Exercise details: Convert the lines from the start of the entries through the line holding "List each element's", inclusive, into a JSON list of strings with one string per line, leaving out blank lines.

Items:

************

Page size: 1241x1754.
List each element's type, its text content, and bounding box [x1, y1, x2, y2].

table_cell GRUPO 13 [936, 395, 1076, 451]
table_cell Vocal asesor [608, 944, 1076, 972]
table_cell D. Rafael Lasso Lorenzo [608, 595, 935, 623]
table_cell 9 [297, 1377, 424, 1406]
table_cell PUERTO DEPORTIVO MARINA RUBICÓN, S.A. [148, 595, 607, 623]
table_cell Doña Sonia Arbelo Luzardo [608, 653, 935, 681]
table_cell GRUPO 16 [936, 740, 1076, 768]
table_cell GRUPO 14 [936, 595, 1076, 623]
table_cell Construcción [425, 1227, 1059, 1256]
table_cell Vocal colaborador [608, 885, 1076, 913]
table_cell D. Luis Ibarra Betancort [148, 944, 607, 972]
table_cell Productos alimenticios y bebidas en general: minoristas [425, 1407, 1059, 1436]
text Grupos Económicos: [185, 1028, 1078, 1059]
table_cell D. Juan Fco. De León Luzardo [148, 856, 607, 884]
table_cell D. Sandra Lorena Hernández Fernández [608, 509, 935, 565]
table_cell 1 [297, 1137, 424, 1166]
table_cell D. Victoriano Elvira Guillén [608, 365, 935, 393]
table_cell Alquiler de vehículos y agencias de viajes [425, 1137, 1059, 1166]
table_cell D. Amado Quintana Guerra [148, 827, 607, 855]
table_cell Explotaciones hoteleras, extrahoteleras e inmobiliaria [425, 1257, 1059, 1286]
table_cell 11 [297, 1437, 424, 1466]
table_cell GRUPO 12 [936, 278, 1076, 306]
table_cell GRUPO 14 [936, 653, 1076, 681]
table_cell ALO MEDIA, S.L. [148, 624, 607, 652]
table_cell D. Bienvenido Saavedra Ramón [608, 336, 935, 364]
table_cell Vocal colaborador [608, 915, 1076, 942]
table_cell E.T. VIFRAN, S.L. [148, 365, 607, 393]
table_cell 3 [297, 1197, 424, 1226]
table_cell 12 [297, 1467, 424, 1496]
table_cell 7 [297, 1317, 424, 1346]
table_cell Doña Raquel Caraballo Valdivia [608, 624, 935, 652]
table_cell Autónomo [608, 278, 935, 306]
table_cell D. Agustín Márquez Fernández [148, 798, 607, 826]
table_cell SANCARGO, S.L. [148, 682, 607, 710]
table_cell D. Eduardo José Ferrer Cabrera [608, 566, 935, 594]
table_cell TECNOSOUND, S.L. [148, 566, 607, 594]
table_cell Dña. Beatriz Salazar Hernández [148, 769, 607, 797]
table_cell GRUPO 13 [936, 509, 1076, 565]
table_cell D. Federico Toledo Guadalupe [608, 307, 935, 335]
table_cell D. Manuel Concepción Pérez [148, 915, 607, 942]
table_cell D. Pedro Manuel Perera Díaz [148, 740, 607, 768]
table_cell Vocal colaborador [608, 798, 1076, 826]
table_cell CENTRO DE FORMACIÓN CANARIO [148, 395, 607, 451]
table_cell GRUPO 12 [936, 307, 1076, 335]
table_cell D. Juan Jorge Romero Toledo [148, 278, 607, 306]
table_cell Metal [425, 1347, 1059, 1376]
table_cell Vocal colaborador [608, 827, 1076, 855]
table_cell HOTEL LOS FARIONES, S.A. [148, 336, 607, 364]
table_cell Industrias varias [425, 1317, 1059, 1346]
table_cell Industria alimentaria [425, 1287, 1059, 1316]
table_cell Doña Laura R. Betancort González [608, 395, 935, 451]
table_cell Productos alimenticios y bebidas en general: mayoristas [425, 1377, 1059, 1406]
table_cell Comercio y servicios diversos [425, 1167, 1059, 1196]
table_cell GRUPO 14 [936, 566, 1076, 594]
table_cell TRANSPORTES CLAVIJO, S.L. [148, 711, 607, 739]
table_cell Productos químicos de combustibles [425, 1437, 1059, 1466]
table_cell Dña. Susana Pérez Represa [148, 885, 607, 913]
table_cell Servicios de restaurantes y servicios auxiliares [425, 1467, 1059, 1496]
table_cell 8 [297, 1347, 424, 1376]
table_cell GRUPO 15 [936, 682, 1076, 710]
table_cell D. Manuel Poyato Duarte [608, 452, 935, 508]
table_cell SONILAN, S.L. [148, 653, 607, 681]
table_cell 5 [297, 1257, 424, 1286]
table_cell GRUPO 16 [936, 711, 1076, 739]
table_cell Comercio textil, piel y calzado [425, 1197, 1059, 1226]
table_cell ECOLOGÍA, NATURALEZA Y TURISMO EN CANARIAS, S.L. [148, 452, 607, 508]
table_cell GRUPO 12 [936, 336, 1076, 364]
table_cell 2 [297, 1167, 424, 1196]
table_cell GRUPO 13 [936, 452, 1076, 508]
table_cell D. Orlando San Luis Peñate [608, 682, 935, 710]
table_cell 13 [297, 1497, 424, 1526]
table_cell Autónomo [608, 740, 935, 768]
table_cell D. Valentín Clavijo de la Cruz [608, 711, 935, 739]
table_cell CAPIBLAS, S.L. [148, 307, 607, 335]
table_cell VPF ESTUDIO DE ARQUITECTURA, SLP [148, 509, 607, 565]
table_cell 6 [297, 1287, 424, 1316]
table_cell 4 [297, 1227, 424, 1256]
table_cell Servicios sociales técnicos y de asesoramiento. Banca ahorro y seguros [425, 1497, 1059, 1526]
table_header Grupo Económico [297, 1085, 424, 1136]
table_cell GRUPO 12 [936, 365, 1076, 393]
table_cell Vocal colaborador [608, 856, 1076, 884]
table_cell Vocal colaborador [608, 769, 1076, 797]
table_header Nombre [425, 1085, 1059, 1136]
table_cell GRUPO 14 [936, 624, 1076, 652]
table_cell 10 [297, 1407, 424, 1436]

************

Task answer:
[
  "Page size: 1241x1754.",
  "List each element's type, its text content, and bounding box [x1, y1, x2, y2]."
]